Top of Text

Warmline Consultation Service

phone face with dials

The CITC Warmline Service provides clinical TB consultation, pediatric case consultation, and TB prevention recommendations to private- and public-sector clinicians free of charge. (The service is not a substitute for medical care or consultation with local experts.) Warmline consultants are experienced clinicians and academic faculty in the field of TB affiliated with the University of California, San Francisco and other TB centers.

To request a consultation:

Option 1: New! Visit: CITC.idcrowd.org, register as a member, and complete the information requested

Option 2: Email: Currytbcenter@ucsf.edu   

Option 3: Call toll-free 877-390-6682 or 415-502-4700, leave a voicemail

In the voicemail message or email, please provide the following:

  • Full name (please clearly spell out your name)
  • Email address and telephone number (and best times to reach you within the next 48 hours)
  • Organization, city, and state
  • A brief summary of your question and approximate age of the patient; please do not include the patient’s name or any other unique identifiers.

Warmline consultation requests are received by a CITC staff member and then forwarded to the consultant on duty for that week. Requestors receive a response from the consultant within two business days. 

Please note:

  • All consultation requests will be shared with the TB program staff in your jurisdiction.
  • Requests from outside the TB COE Western Region are referred to the TB COE that serves the requester's jurisdiction.

Bottom of Text

Work instruction 1: From the Warmline consultation service text, list each item a clinician should include in a voicemail or email request.
Work instruction 2: According to the Warmline consultation service text, what happens to a consultation request after it is submitted, and how soon should the requester hear back?
Work instruction 3: Carry on the Warmline consultation service text from its final note about requests from outside the TB COE Western Region, adding the next section in the same style.

Top of Data provided

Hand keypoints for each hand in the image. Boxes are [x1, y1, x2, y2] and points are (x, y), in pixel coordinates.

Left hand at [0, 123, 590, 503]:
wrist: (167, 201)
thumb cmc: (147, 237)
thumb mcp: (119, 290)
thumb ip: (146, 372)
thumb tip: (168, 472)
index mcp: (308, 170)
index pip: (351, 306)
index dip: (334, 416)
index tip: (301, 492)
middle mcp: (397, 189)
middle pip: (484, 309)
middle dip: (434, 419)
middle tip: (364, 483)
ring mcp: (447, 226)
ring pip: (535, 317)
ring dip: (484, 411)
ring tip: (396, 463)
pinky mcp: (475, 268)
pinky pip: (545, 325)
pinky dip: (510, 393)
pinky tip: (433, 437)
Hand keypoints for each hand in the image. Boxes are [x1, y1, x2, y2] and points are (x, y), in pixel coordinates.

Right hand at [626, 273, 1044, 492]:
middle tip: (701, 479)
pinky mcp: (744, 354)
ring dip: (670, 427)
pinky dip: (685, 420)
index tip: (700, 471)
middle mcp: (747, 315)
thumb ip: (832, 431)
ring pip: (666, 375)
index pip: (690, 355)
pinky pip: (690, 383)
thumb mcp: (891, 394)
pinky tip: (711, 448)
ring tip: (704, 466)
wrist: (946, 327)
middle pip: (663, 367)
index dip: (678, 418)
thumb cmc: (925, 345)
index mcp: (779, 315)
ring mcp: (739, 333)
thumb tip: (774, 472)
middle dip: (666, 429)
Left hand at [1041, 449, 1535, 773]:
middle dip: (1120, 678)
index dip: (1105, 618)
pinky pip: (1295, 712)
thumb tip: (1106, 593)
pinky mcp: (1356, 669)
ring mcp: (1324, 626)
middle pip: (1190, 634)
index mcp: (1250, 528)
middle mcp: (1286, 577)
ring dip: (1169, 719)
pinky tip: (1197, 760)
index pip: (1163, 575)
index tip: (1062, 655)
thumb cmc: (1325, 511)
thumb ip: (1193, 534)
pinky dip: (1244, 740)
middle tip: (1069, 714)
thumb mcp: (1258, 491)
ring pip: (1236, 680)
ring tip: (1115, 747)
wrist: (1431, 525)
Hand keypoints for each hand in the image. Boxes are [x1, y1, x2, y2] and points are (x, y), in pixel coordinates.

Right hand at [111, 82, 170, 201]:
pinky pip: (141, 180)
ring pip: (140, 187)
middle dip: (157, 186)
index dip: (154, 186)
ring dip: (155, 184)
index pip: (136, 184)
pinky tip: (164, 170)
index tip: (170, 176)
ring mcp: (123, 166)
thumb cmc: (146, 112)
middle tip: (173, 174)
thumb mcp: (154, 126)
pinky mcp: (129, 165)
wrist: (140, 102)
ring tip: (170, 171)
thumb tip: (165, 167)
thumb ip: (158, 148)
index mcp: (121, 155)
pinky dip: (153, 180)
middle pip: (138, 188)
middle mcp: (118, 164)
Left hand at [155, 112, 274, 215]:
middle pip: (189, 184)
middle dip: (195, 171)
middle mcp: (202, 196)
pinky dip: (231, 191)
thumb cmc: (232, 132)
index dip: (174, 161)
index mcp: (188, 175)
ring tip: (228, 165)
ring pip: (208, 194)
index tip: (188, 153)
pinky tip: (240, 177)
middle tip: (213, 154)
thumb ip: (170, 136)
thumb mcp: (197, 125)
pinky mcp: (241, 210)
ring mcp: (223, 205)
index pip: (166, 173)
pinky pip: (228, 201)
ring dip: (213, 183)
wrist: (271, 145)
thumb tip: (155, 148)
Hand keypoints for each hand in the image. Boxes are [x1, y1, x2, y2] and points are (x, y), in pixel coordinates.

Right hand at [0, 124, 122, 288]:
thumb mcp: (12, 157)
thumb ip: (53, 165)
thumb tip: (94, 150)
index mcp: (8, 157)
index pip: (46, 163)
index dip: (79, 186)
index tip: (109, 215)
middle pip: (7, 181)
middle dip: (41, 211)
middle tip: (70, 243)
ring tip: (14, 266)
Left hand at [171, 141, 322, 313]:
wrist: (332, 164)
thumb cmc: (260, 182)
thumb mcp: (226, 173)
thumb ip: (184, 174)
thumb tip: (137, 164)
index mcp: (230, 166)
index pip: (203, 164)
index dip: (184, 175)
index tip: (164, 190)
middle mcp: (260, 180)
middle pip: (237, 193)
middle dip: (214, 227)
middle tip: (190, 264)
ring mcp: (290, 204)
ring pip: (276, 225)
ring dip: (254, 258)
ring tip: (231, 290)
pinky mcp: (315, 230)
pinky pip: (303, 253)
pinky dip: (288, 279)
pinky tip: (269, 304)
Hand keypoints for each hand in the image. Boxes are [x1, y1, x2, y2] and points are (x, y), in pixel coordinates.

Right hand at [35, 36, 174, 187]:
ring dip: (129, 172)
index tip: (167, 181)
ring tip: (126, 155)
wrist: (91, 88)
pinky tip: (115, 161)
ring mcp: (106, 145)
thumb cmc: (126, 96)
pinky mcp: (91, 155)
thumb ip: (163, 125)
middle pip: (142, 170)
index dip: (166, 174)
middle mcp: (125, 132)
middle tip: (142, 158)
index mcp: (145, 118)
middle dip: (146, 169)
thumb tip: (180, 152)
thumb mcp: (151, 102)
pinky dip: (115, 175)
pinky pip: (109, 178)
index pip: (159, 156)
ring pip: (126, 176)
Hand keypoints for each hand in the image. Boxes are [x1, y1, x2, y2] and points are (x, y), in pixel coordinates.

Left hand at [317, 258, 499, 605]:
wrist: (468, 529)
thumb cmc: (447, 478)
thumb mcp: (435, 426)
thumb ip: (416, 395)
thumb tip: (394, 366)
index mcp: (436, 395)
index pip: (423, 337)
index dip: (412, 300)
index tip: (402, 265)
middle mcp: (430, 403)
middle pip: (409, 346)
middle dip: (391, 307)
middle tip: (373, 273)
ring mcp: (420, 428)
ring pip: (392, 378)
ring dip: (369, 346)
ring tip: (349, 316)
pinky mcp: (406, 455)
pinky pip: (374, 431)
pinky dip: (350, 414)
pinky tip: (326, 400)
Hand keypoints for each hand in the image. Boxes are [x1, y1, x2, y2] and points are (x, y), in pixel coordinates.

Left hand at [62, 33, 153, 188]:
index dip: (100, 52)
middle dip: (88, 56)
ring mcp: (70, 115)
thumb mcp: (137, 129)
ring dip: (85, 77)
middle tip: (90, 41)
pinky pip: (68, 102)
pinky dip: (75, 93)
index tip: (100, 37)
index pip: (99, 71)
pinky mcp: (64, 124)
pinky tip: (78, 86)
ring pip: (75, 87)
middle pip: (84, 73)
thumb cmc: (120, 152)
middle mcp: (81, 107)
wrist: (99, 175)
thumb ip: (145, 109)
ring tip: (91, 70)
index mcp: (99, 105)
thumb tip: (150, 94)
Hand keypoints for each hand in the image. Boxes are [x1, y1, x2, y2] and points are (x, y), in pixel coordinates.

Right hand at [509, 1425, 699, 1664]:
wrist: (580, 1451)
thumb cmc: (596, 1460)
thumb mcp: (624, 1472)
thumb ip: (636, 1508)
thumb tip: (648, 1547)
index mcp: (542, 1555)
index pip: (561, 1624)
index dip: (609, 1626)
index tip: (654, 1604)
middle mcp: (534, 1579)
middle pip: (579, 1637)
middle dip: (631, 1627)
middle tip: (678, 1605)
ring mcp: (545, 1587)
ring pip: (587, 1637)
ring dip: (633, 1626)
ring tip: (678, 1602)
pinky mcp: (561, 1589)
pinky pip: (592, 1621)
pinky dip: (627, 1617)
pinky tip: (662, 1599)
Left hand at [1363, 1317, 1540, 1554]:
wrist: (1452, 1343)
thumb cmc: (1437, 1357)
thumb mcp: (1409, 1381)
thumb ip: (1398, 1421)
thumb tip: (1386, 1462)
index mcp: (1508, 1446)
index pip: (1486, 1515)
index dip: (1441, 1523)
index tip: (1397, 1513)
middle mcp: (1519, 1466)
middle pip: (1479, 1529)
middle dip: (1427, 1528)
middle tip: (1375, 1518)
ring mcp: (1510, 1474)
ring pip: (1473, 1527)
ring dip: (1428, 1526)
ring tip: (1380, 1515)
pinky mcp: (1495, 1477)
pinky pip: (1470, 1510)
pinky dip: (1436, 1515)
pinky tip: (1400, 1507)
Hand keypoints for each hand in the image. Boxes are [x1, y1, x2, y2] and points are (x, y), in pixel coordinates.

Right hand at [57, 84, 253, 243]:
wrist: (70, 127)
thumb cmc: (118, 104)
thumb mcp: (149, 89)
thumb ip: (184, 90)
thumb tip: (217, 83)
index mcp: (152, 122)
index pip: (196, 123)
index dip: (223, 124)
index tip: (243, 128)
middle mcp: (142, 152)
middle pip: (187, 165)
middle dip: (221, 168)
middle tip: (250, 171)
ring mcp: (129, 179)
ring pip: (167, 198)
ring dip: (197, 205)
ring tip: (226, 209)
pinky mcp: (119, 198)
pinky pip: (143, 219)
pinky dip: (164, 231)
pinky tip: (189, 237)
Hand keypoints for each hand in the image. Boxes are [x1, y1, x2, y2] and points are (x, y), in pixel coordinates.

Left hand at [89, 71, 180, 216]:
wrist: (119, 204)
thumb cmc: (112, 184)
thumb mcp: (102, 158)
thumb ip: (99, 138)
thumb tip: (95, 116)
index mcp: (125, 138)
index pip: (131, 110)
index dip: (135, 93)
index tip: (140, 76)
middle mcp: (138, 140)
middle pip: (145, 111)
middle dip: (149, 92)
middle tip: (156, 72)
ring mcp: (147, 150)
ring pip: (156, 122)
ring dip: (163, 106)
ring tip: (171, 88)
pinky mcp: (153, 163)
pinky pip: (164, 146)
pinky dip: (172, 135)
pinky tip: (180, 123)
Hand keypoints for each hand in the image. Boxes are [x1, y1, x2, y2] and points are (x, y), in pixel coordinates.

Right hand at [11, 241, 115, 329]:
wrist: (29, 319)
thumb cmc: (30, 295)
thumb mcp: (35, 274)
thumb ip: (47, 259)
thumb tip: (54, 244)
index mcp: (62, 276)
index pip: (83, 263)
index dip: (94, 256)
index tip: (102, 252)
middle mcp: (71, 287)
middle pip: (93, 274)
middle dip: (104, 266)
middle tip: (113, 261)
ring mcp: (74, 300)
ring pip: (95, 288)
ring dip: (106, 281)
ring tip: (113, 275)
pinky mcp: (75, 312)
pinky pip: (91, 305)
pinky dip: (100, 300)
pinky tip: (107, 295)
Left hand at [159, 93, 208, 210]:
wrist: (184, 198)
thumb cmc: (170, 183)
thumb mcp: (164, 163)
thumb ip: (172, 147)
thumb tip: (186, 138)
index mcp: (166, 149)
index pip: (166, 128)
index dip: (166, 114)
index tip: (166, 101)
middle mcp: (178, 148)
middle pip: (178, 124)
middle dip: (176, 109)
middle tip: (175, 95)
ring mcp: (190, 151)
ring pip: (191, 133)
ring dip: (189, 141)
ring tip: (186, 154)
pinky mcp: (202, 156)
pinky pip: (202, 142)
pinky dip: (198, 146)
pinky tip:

Bottom of Data provided

Exercise result 1:
- Full name, clearly spelled out
- Email address and telephone number, along with the best times to be reached within the next 48 hours
- Organization, city, and state
- A brief summary of the question and the approximate age of the patient, without the patient's name or any other unique identifiers

Exercise result 2: A CITC staff member receives the request and forwards it to the consultant on duty for that week. The requester receives a response from that consultant within two business days.

Exercise result 3:
CITC also offers longitudinal TB medical consultation for providers or programs on a case-by-case basis for ongoing advice on challenging cases; i.e., drug-resistant TB, cases complicated by co-existing conditions, or other difficult circumstances. A dedicated physician/nurse team of Curry consultants can provide advice regarding diagnosis, treatment, and ongoing case management.

Download Warmline Flyer (PDF, 204 KB)

Note: The Warmline is not a substitute for medical care or consultation with local experts or public health authorities. Requestors are free to disregard any advice offered. Final clinical decisions are the sole responsibility of the healthcare provider. Tuberculosis is a reportable disease and as such, healthcare professionals have a responsibility to act in accordance with local, regional, and state protocols, administrative rules and statutes. You are strongly encouraged to contact the TB program in your jurisdiction.